** Opening Raw data block **
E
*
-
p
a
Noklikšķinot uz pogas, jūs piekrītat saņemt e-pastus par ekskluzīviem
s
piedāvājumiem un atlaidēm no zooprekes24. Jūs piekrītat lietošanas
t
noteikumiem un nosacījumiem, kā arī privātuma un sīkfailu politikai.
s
** Closing Raw data block **
§ Required action
How many lines of the material above hold the string "piekrītat"? Reply with the number and nothing else.

§ Answer
2